Some time ago, a student of mine who was coming to class regularly shared some deep trauma she had experienced in her recent life and asked me to work with her one-on-one to help her develop her mindfulness practice.
When I arrived at her home a week later for our first meeting together, she led me into her comfortable sitting area that had a beautiful view of her lush backyard. I couldn’t help but peak through the window every so often, hoping to get a glimpse of her tropical plants; the lovely pinks, purples and yellows peppering her yard as they gently swayed in the breeze. She must have noticed my eyes drifting out there every so often, because after our session, she led me outside to get a closer look.
We walked together around the perimeter of her yard and then to the back corner where she pointed out the most beautiful delicate flowers. They were yellow with a tint of the softest pink and white. She pulled a flower off the plant and offered it to me to smell. The scent was just as the flower appeared; delicate and exquisite. She told me the name, Plumeria. They are the flowers used to make Leis in Hawaii.

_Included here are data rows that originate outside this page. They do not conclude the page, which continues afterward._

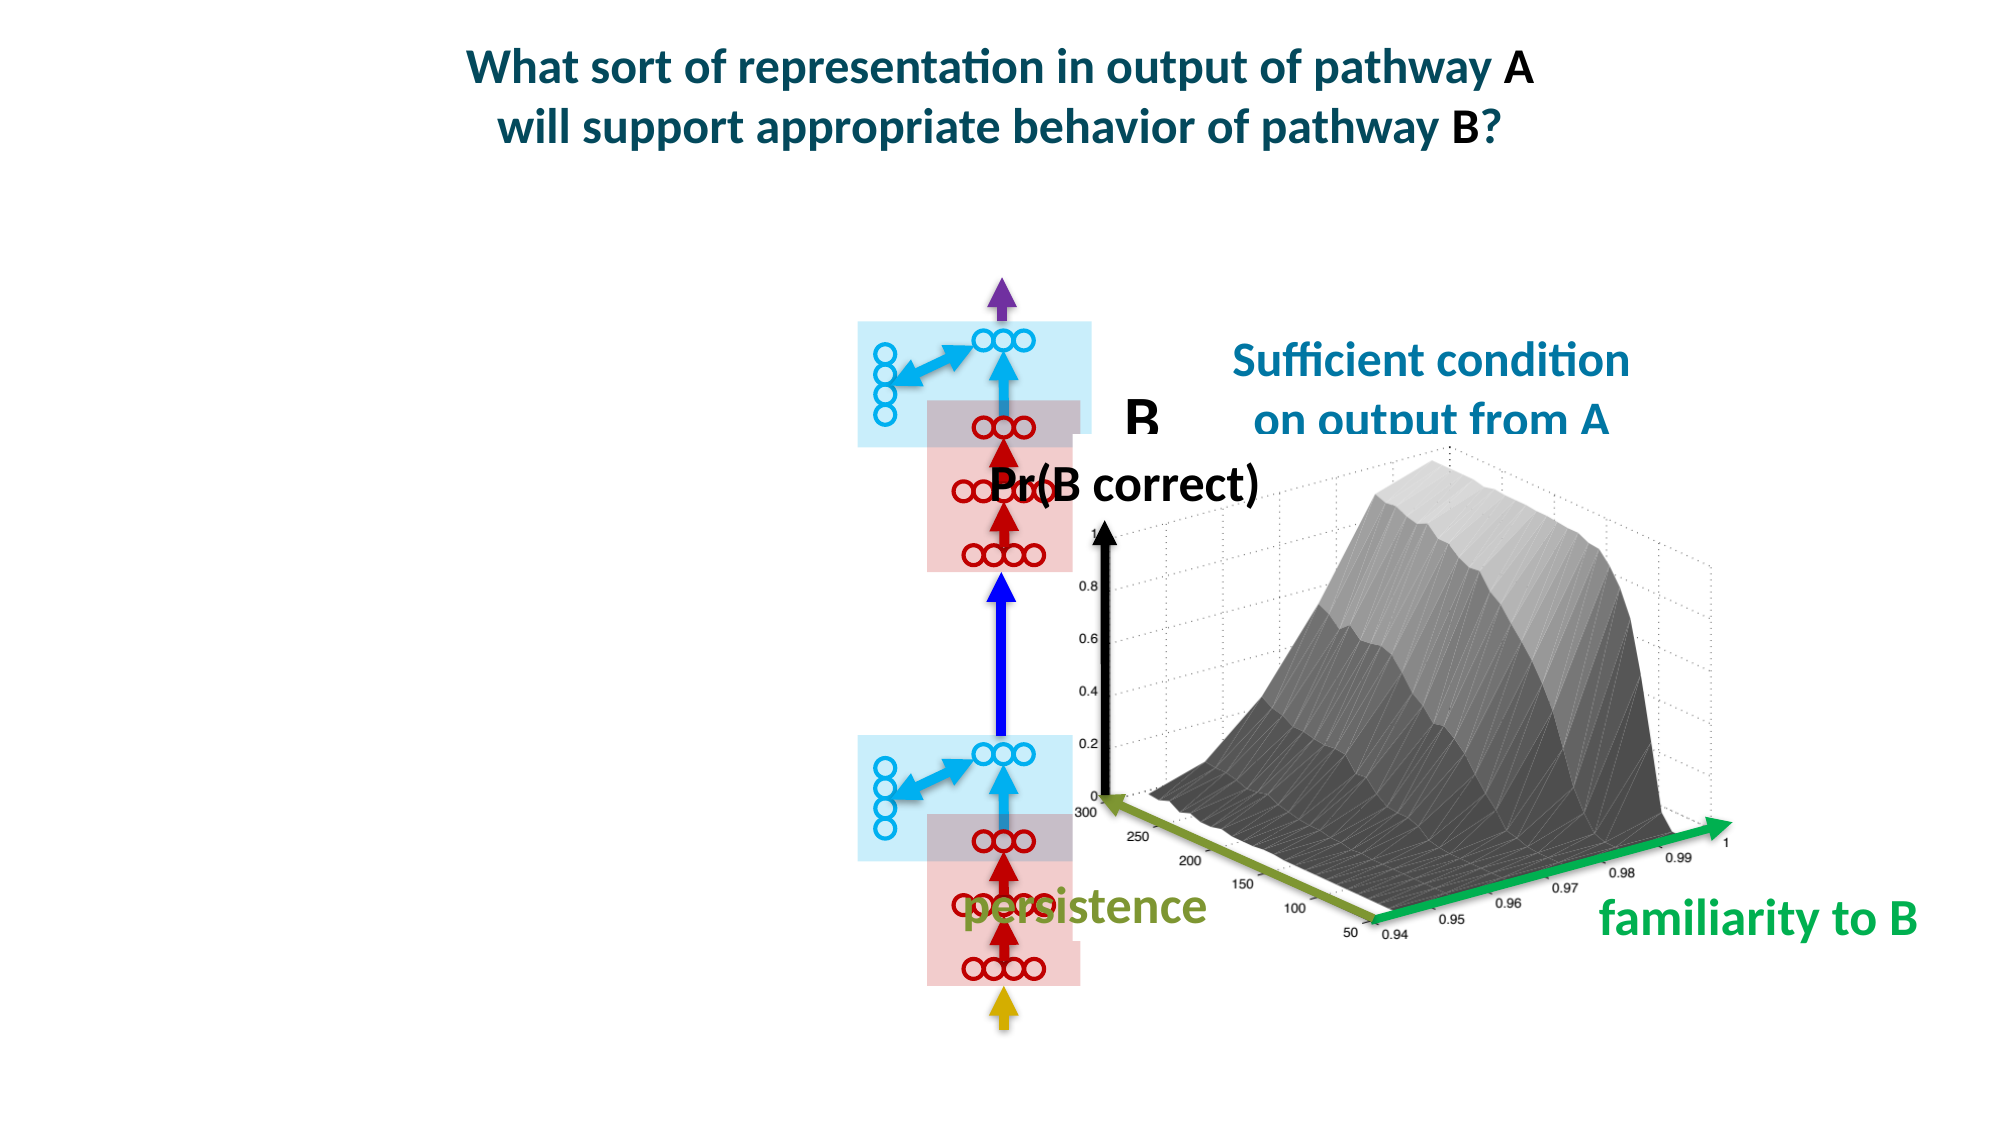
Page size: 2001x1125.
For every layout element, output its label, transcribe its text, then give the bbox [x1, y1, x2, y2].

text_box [945, 434, 1937, 955]
list Sufficient condition on output from A [1125, 224, 1725, 432]
title What sort of representation in output of pathway A will support appropriate behavior of pathway B? [99, 24, 1900, 163]
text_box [857, 277, 1180, 1031]
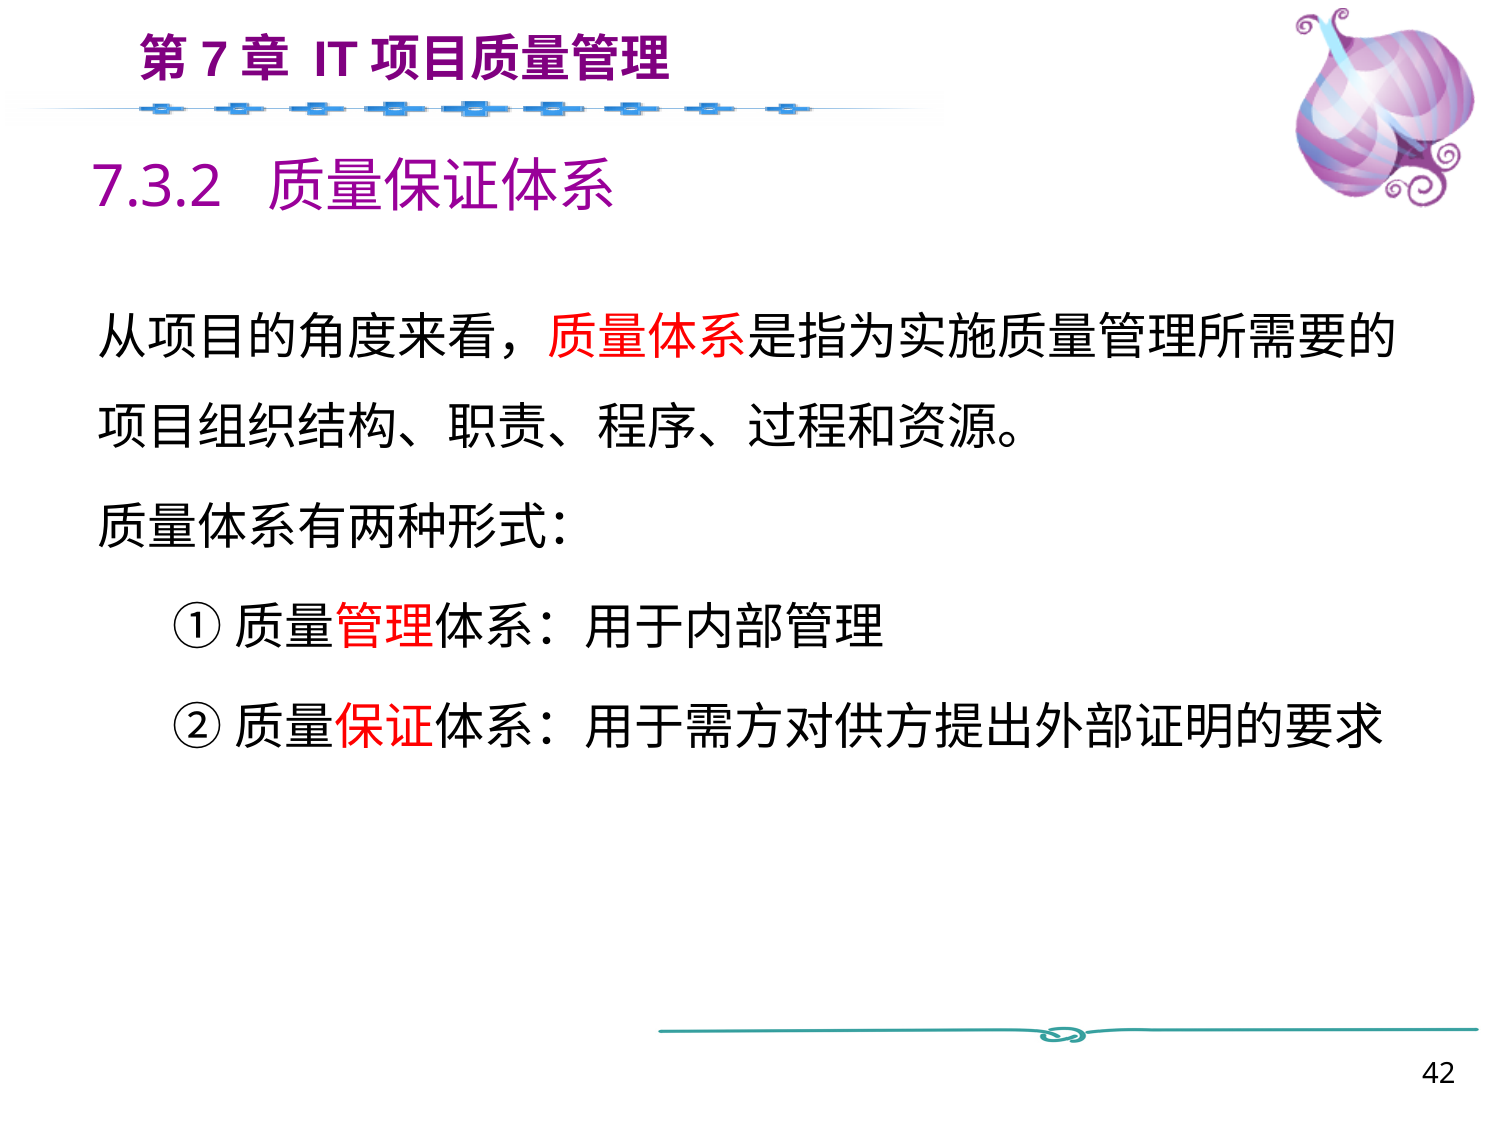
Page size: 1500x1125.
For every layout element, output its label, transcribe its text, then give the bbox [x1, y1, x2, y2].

title 7.3.2 质量保证体系 [76, 137, 1247, 230]
picture [655, 1021, 1481, 1047]
picture [5, 90, 944, 126]
picture [1280, 8, 1481, 208]
slide_number 42 [1340, 1046, 1471, 1118]
list 从项目的角度来看，质量体系是指为实施质量管理所需要的项目组织结构、职责、程序、过程和资源。 质量体系有两种形式： ①质量管理体系：用于内部管理 ②质量保证体系：用于需方对供方提出外部证明的要求 [76, 267, 1427, 1010]
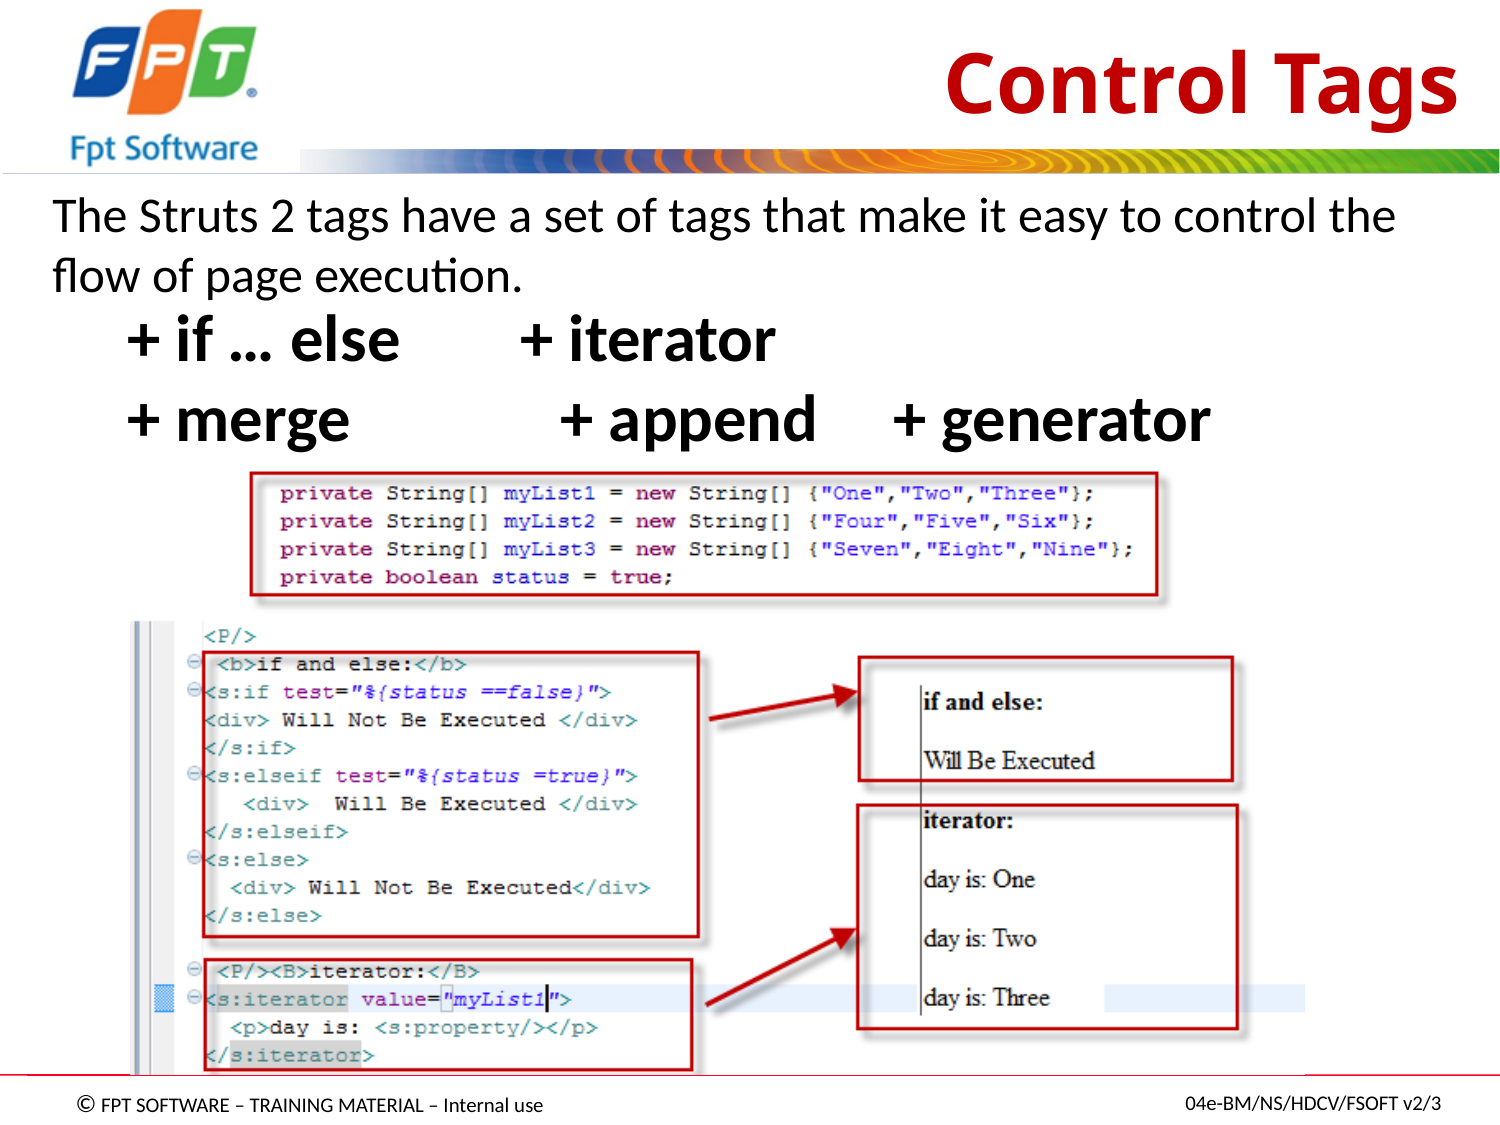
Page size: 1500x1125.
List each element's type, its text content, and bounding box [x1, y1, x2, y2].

title Control Tags [337, 0, 1475, 138]
text_box The Struts 2 tags have a set of tags that make it easy to control the flow of page execution. [37, 174, 1450, 310]
picture [130, 462, 1305, 1076]
text_box + if … else + iterator + merge + append + generator [112, 287, 1250, 463]
picture [0, 8, 1500, 300]
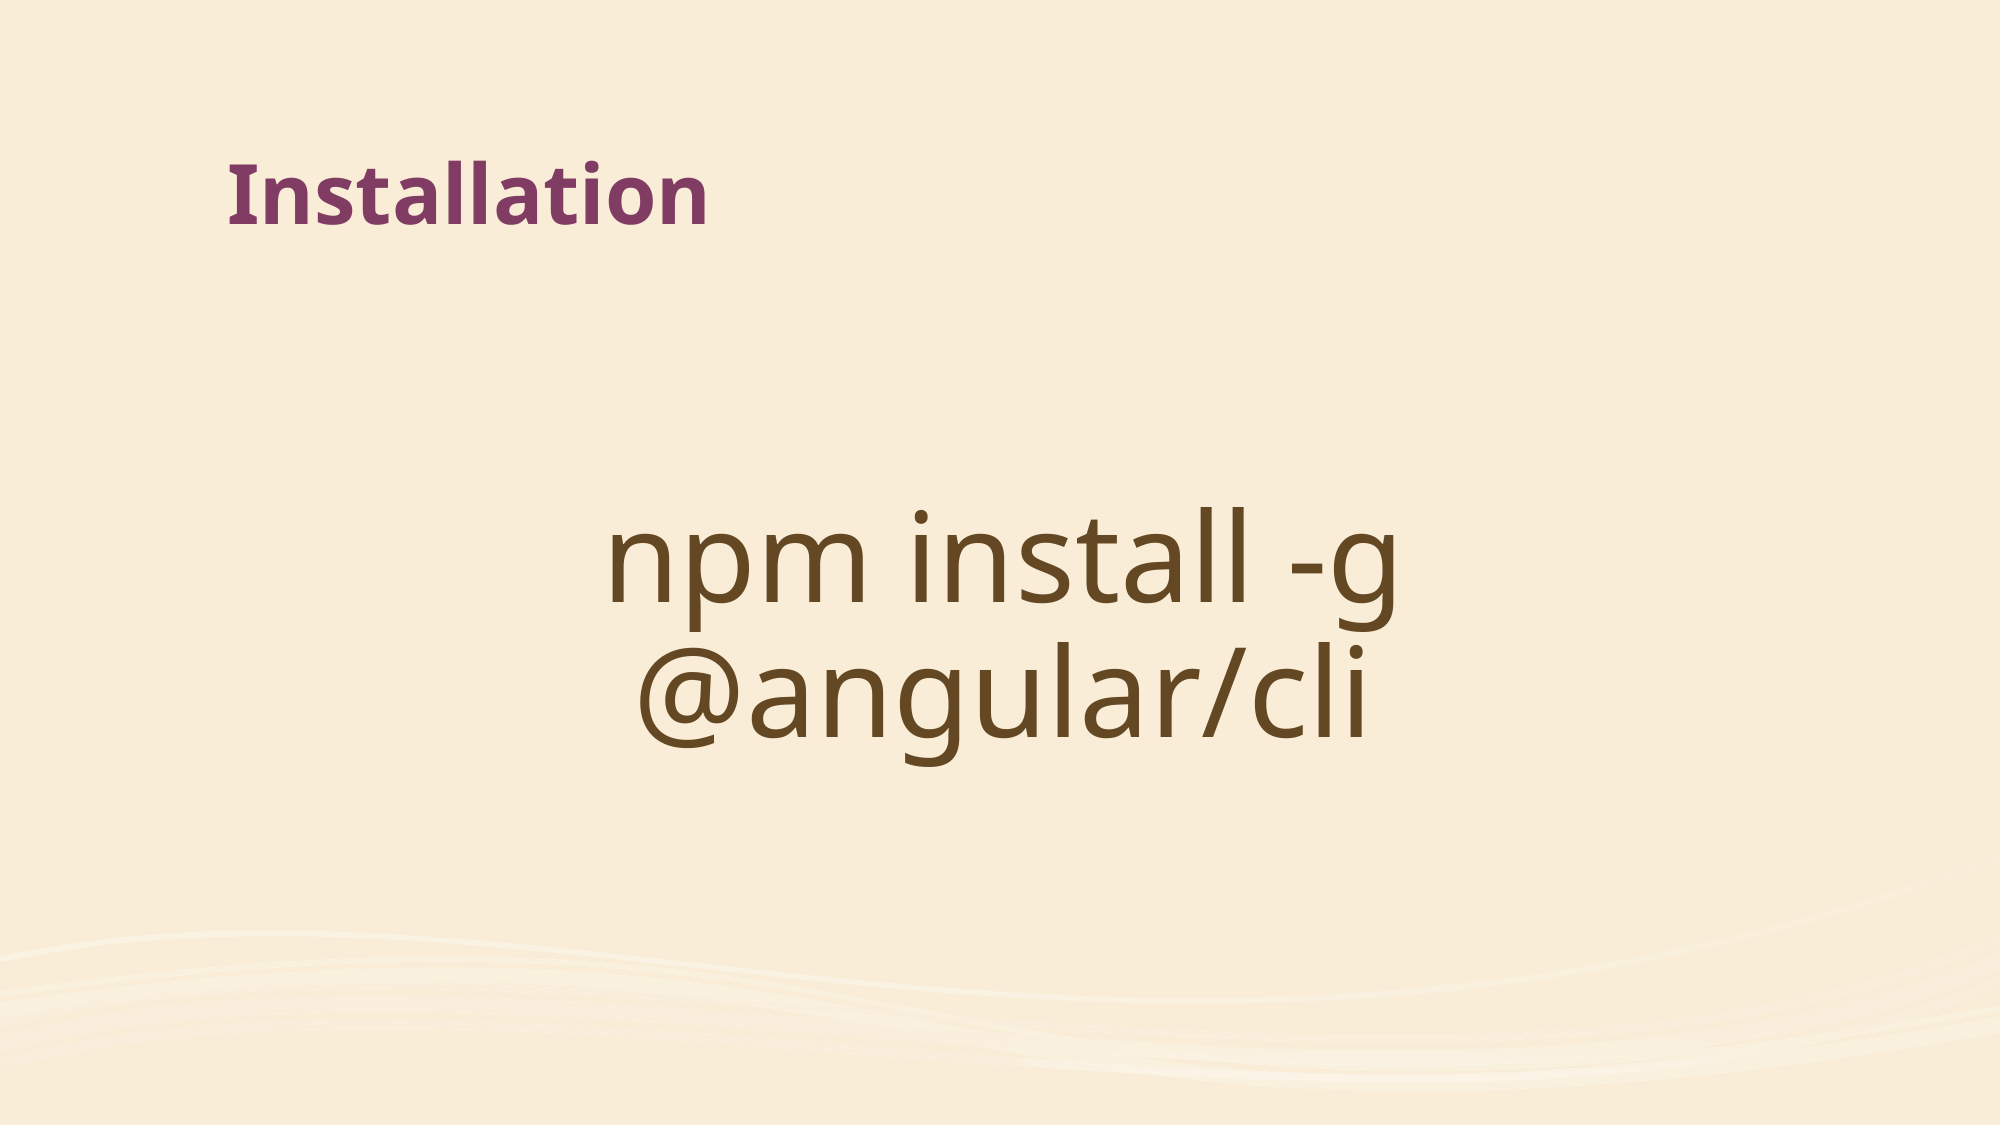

She spent the next couple of minutes explaining how they grow and then she broke off a barren piece of stalk and handed it to me along with that single flower. I looked at this barren stalk with no roots or leaves and doubted it would survive, let alone ever produce those perfect flowers. Nevertheless, I took my stalk home and explained the instructions she gave me to my husband. He planted it in a pot, we placed it on a table in the corner of our patio, and we waited.
Over the next couple of months she and I met several more times and we made quite a bit of progress. She was able to begin to touch some of the intense grief she was holding and dig underneath it to see what was there; guilt, fear, self doubt and sadness.
Each week when I returned home from our session, I took a look at the stalk and to my surprise after about a month, I started to see some little shoots of green. My student was beginning to sprout as well; our time together was serving her and she was beginning to find forgiveness for others in her life, and for herself.
By the time our work together ended and she was ready to continue her practice on her own, it was clear that this barren stalk had turned into a full plant; complete with leaves and roots. It even got big enough that my husband (he is the gardener in the family) split the plant into two separate pots. Truly, I was thrilled to see the growth that had come from what looked like a dead branch. This felt symbolic and representative of rebirth.
In the months after our work commenced, my student and I had check-ins every so often so she could keep me updated on how she was doing. She had experienced a couple of setbacks but for the most part she was maintaining her practice and feeling much better. My Plumeria plants, on the other hand, were having a major crisis. Out of nowhere, both of them lost most of their leaves and the leaves that remained were turning brown. My husband researched and sprayed them with a specific fertilizer and again we waited.
Around the start of this year she and I touched base again. She shared that she had had some medical issues that were resolving and a new grandchild on the way. Life was feeling very positive. After we chatted I realized that with the holidays and travel, I hadn’t taken the time to look closely at my plants so I went to take a peek at them. I was surprised at how they had both sprouted new leaves and looked healthy. They had overcome adversity and were growing again. It was at this moment I realized my growth too. I had truly surrendered my attachment to the elusive blooms. The healthy plants felt like enough. I was not expecting anything more.
About a month after this, my husband (again the doting caregiver of all of our plants), called me outside to show me some other exciting items in our yard; a baby pineapple growing from a pineapple plant he cultivated from a Publix pineapple and the flowering orchids growing out of a palm tree. Then he nonchalantly asked if I had noticed the buds forming on my Plumeria plants. I took a glance over and saw that yes in fact, buds were forming. I was happy and hopeful but reminded myself of the practice of non-attachment about the possibility of blooms. The leaves were enough.
Not too long after the buds appeared, they bloomed, and the flowers were just as exquisite as I remembered. The delicate dusting of pink and yellow and the lovely fragrance that is hard to describe other than the smell of a tropical vacation. While I do not consider myself a plant person, these plants have truly been my teachers. The powers of resilience and patience, of nurturing and non-attachment, were all here in this journey of the Plumeria stalk. Being witness to living things that, with nurturing and patience, overcame adversity, sprouted new leaves and roots and then bloomed, is a reminder that this opportunity exists for each of us.
I recently took this picture of the blooms and sent it to my student with the text:
“Look, it’s blooming! I hope all is well.” and she wrote back; “Yayyyyyyy! She’s gorgeous too! I’m doing SO WELL. It’s been a wonderful year. I spend a lot more time on my thoughts and actions for my future instead of my past.”
Talk about blooming…. There is no more beautiful bloom than that.